We were talking about the case of double, parallel up()s. My point was 
that the best guess is to put two tasks in flight in the synchronization 
primitive. Matthew's point was that the wakeups of the two tasks should 
be chained: one task gets woken first, which then wakes the second task 
in a chain. [ Matthew, i'm paraphrasing your opinion so please correct 
me if i'm misinterpreting your point. ]

My argument is that chaining like that in the synchronization primitive 
is bad for parallelism in general, because wakeup latencies are just too 
long in general and any action required in the context of the "first 
waker" throttles parallelism artificially and introduces artificial 
workload delays.

Even in the simple list+lock case you are talking about it's beneficial 
to keep as many wakers in flight as possible.
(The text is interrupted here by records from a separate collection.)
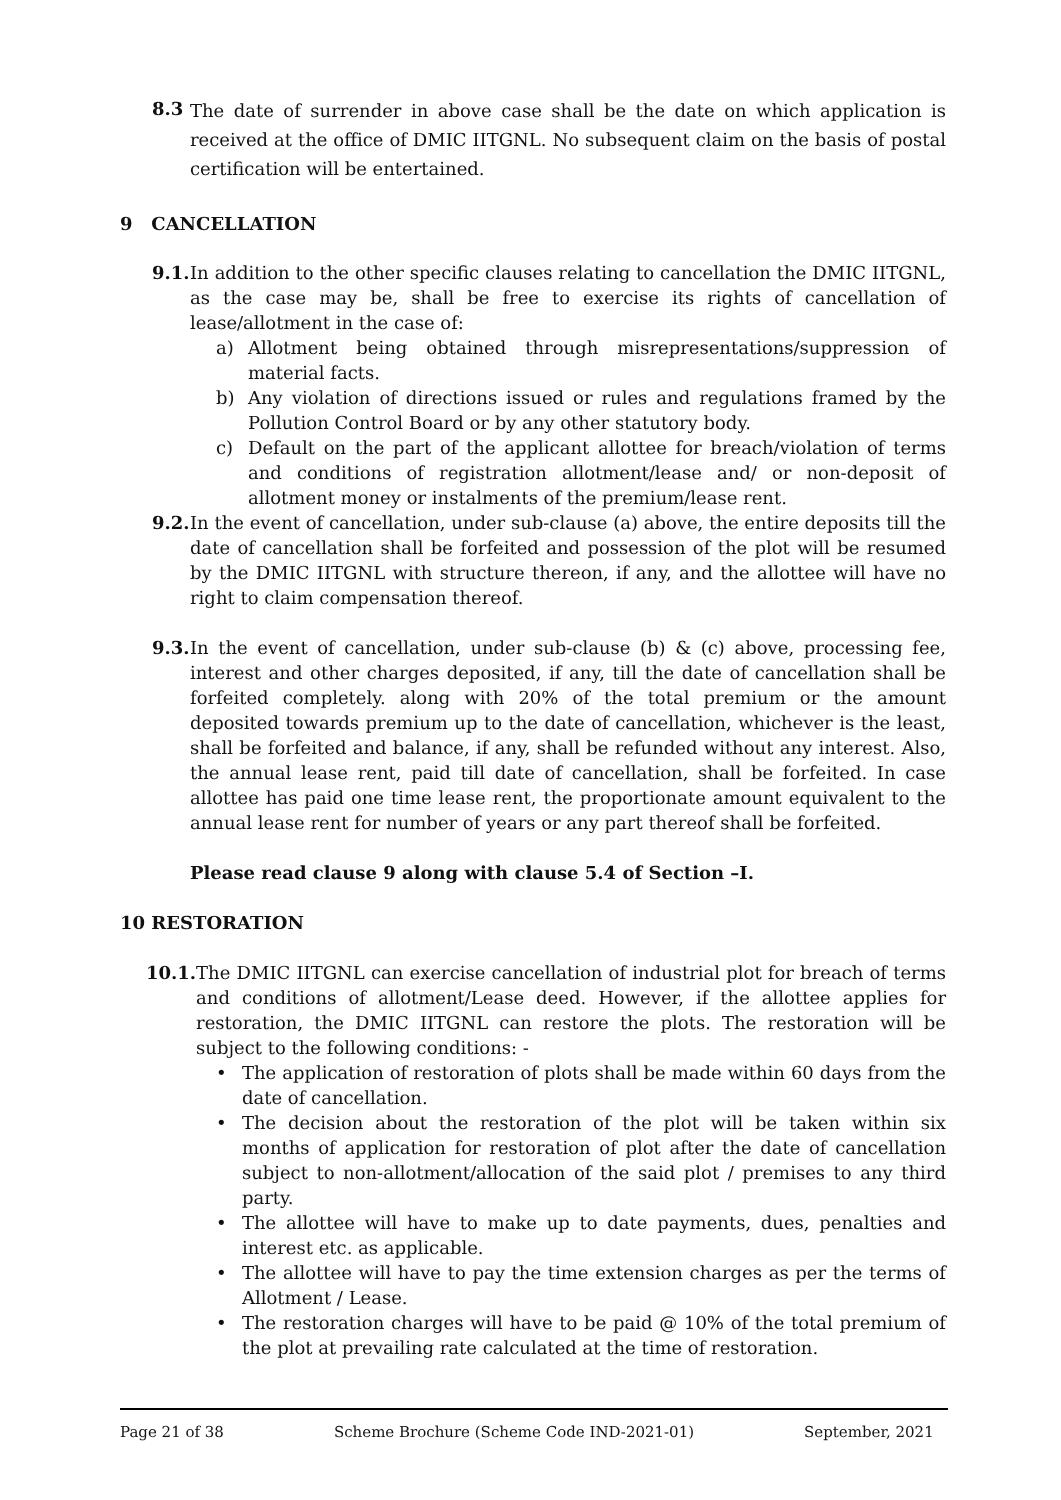8.3 The date of surrender in above case shall be the date on which application is received at the office of DMIC IITGNL. No subsequent claim on the basis of postal certification will be entertained.
9 CANCELLATION
9.1. In addition to the other specific clauses relating to cancellation the DMIC IITGNL, as the case may be, shall be free to exercise its rights of cancellation of lease/allotment in the case of:
a) Allotment being obtained through misrepresentations/suppression of material facts.
b) Any violation of directions issued or rules and regulations framed by the Pollution Control Board or by any other statutory body.
c) Default on the part of the applicant allottee for breach/violation of terms and conditions of registration allotment/lease and/ or non-deposit of allotment money or instalments of the premium/lease rent.
9.2. In the event of cancellation, under sub-clause (a) above, the entire deposits till the date of cancellation shall be forfeited and possession of the plot will be resumed by the DMIC IITGNL with structure thereon, if any, and the allottee will have no right to claim compensation thereof.
9.3. In the event of cancellation, under sub-clause (b) & (c) above, processing fee, interest and other charges deposited, if any, till the date of cancellation shall be forfeited completely. along with 20% of the total premium or the amount deposited towards premium up to the date of cancellation, whichever is the least, shall be forfeited and balance, if any, shall be refunded without any interest. Also, the annual lease rent, paid till date of cancellation, shall be forfeited. In case allottee has paid one time lease rent, the proportionate amount equivalent to the annual lease rent for number of years or any part thereof shall be forfeited.
Please read clause 9 along with clause 5.4 of Section –I.
10 RESTORATION
10.1. The DMIC IITGNL can exercise cancellation of industrial plot for breach of terms and conditions of allotment/Lease deed. However, if the allottee applies for restoration, the DMIC IITGNL can restore the plots. The restoration will be subject to the following conditions: -
• The application of restoration of plots shall be made within 60 days from the date of cancellation.
• The decision about the restoration of the plot will be taken within six months of application for restoration of plot after the date of cancellation subject to non-allotment/allocation of the said plot / premises to any third party.
• The allottee will have to make up to date payments, dues, penalties and interest etc. as applicable.
• The allottee will have to pay the time extension charges as per the terms of Allotment / Lease.
• The restoration charges will have to be paid @ 10% of the total premium of the plot at prevailing rate calculated at the time of restoration.
Page 21 of 38 Scheme Brochure (Scheme Code IND-2021-01) September, 2021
The reason is that even 
with the worst-possible cacheline bouncing imaginable, it's much better 
to spin a bit on a spinlock (which is "horrible bouncing" only on paper, 
in practice it's nicely ordered waiting on a FIFO spinlock, with a list 
op every 100 nsecs or so) than to implement "soft bouncing" of tasks via 
an artificial chain of wakeups.

That artificial chain of wakeups has a latency of a few microseconds 
even in the best case - and in the worst-case it can be a delay of 
milliseconds later - throttling not just the current parallelism of the 
workload but also hiding potential future parallelism. The hardware is 
so much faster at messaging. [*] [**]

	Ingo

[*]  Not without qualifications - maybe not so on 1024 CPU systems, but
     certainly so on anything sane up to 16way or so. But if worry about 
     1024 CPU systems i'd suggest to first take a look at the current 
     practice in kernel/semaphore.c taking the semaphore internal 
     spinlock again _after_ a task has woken up, just to remove itself 
     from the list of waiters. That is rather unnecessary serialization 
     - at up() time we are already holding the lock, so we should remove
     the entry there. That's what the mutex code does too.
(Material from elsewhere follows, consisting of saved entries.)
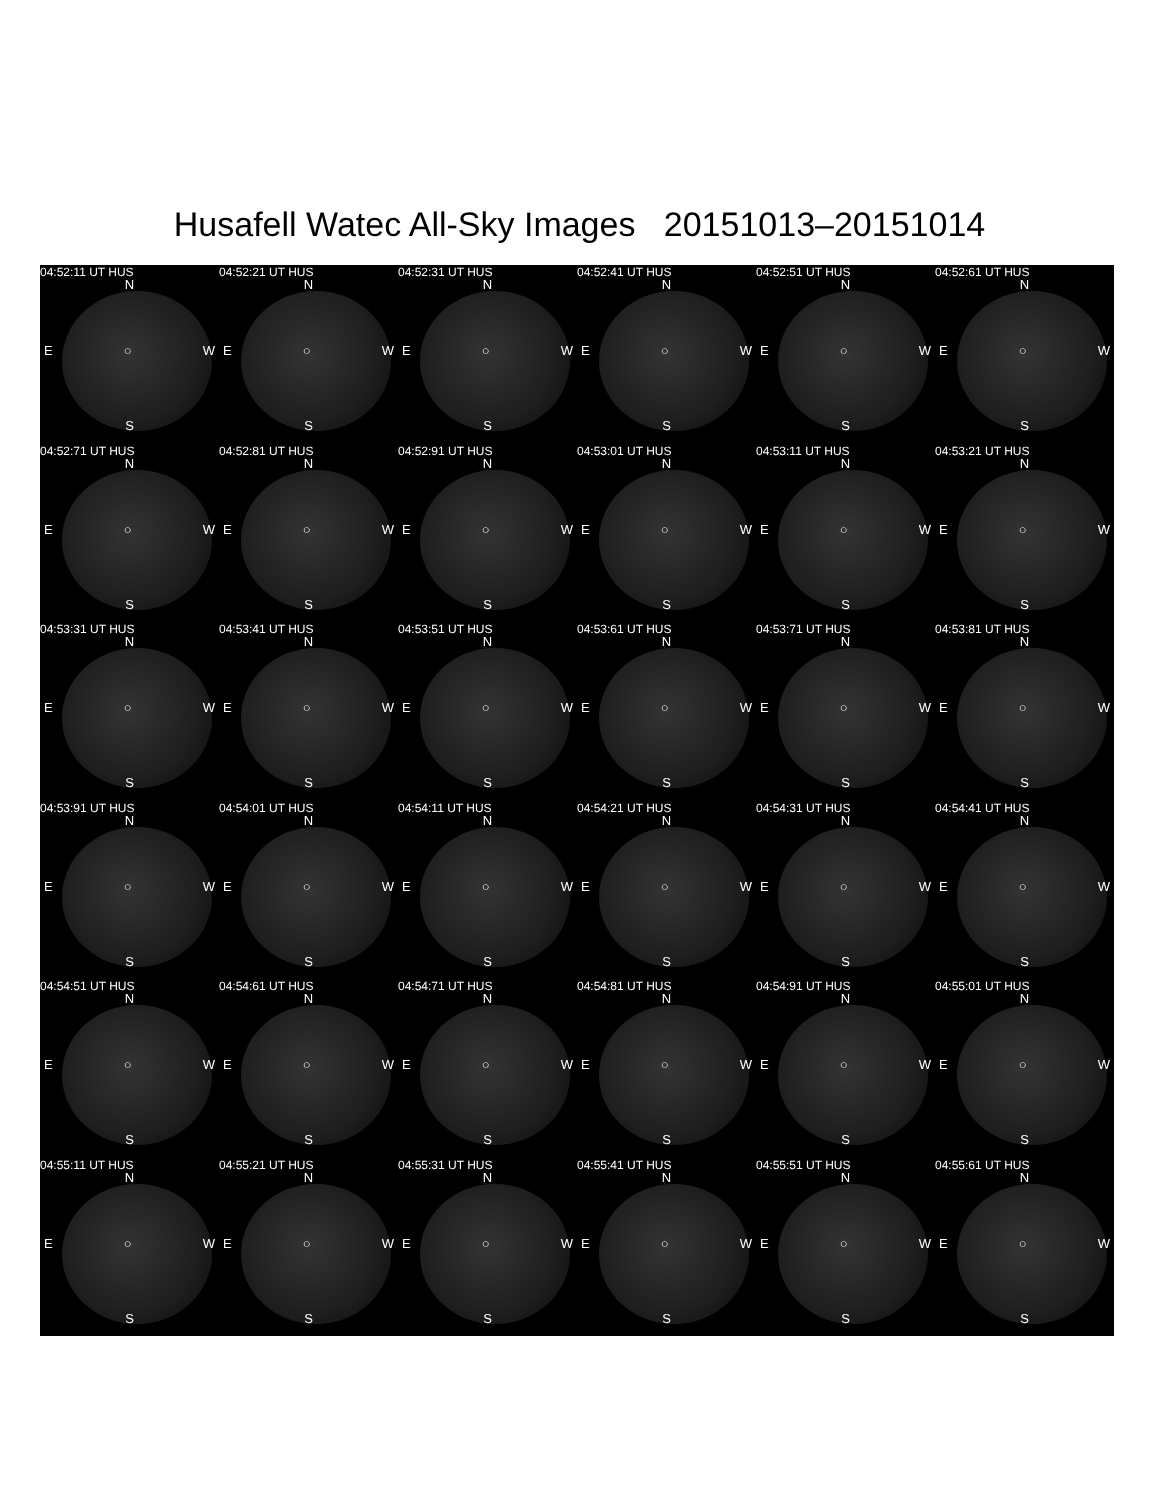Husafell Watec All-Sky Images 20151013–20151014
04:52:11 UT HUS
N
E ○ W
S
04:52:21 UT HUS
N
E ○ W
S
04:52:31 UT HUS
N
E ○ W
S
04:52:41 UT HUS
N
E ○ W
S
04:52:51 UT HUS
N
E ○ W
S
04:52:61 UT HUS
N
E ○ W
S
04:52:71 UT HUS
N
E ○ W
S
04:52:81 UT HUS
N
E ○ W
S
04:52:91 UT HUS
N
E ○ W
S
04:53:01 UT HUS
N
E ○ W
S
04:53:11 UT HUS
N
E ○ W
S
04:53:21 UT HUS
N
E ○ W
S
04:53:31 UT HUS
N
E ○ W
S
04:53:41 UT HUS
N
E ○ W
S
04:53:51 UT HUS
N
E ○ W
S
04:53:61 UT HUS
N
E ○ W
S
04:53:71 UT HUS
N
E ○ W
S
04:53:81 UT HUS
N
E ○ W
S
04:53:91 UT HUS
N
E ○ W
S
04:54:01 UT HUS
N
E ○ W
S
04:54:11 UT HUS
N
E ○ W
S
04:54:21 UT HUS
N
E ○ W
S
04:54:31 UT HUS
N
E ○ W
S
04:54:41 UT HUS
N
E ○ W
S
04:54:51 UT HUS
N
E ○ W
S
04:54:61 UT HUS
N
E ○ W
S
04:54:71 UT HUS
N
E ○ W
S
04:54:81 UT HUS
N
E ○ W
S
04:54:91 UT HUS
N
E ○ W
S
04:55:01 UT HUS
N
E ○ W
S
04:55:11 UT HUS
N
E ○ W
S
04:55:21 UT HUS
N
E ○ W
S
04:55:31 UT HUS
N
E ○ W
S
04:55:41 UT HUS
N
E ○ W
S
04:55:51 UT HUS
N
E ○ W
S
04:55:61 UT HUS
N
E ○ W
S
[**] The only place where i can see staggered/chained wakeups help is in 
     the specific case when the wakee runs into a heavy lock _right 
     after_ wakeup. XFS might be running into that and my reply above 
     talks about that hypothetical scenario.

     If it is so then it is handled incorrectly, because in that case we 
     dont have any true parallelism at the point of up(), and we know it 
     right there. There is no reason to pretend at that point that we 
     have more parallelism, when all we do is we block on a heavy lock 
     right after wakeup.

     Instead, the correct implementation in that case would be to have a 
     wait queue for that heavy lock (which in other words can be thought 
     of as a virtual single-resource which is either 'available' or 
     'unavailable'), and _then_ after that to use a counting semaphore 
     for the rest of the program flow, which is hopefully more parallel. 

     I.e. precisely map the true parallelism of the code via the 
     synchronization primitives, do not over-synchronize it and do not
     under-synchronize it. And if there's any doubt which one should be 
     used, under-synchronize it - because while the scheduler is rather
     good at dealing with too many tasks it cannot conjure runnable 
     tasks out of thin air.

     Btw., the AIM7 regression was exactly that: in the 50% regressed 
     workload the semaphore code hid the true parallelism of the 
     workload and we had only had 5 tasks on the runqueue and the 
     scheduler had no chance to saturate all CPUs. In the "good" case 
     (be that spinlock based or proper-semaphores based BKL) there were 
     2000 runnable tasks on the runqueues, and the scheduler sorted them 
     out and batched the workload just fine!